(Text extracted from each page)
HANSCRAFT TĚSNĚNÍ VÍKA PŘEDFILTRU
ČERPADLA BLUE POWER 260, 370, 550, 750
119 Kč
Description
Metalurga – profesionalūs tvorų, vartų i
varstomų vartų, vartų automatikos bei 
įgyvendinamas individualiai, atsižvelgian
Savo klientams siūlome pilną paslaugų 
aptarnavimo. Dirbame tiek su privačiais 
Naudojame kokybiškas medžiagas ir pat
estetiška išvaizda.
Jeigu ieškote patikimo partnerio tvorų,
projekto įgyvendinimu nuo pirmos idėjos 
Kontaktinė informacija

Task instructions: Copy every line of the listing above word for word, keeping its line breaks.

Expected output:
HANSCRAFT TĚSNĚNÍ VÍKA PŘEDFILTRU
ČERPADLA BLUE POWER 260, 370, 550, 750
119 Kč
Description
Metalurga – profesionalūs tvorų, vartų i
varstomų vartų, vartų automatikos bei 
įgyvendinamas individualiai, atsižvelgian
Savo klientams siūlome pilną paslaugų 
aptarnavimo. Dirbame tiek su privačiais 
Naudojame kokybiškas medžiagas ir pat
estetiška išvaizda.
Jeigu ieškote patikimo partnerio tvorų,
projekto įgyvendinimu nuo pirmos idėjos 
Kontaktinė informacija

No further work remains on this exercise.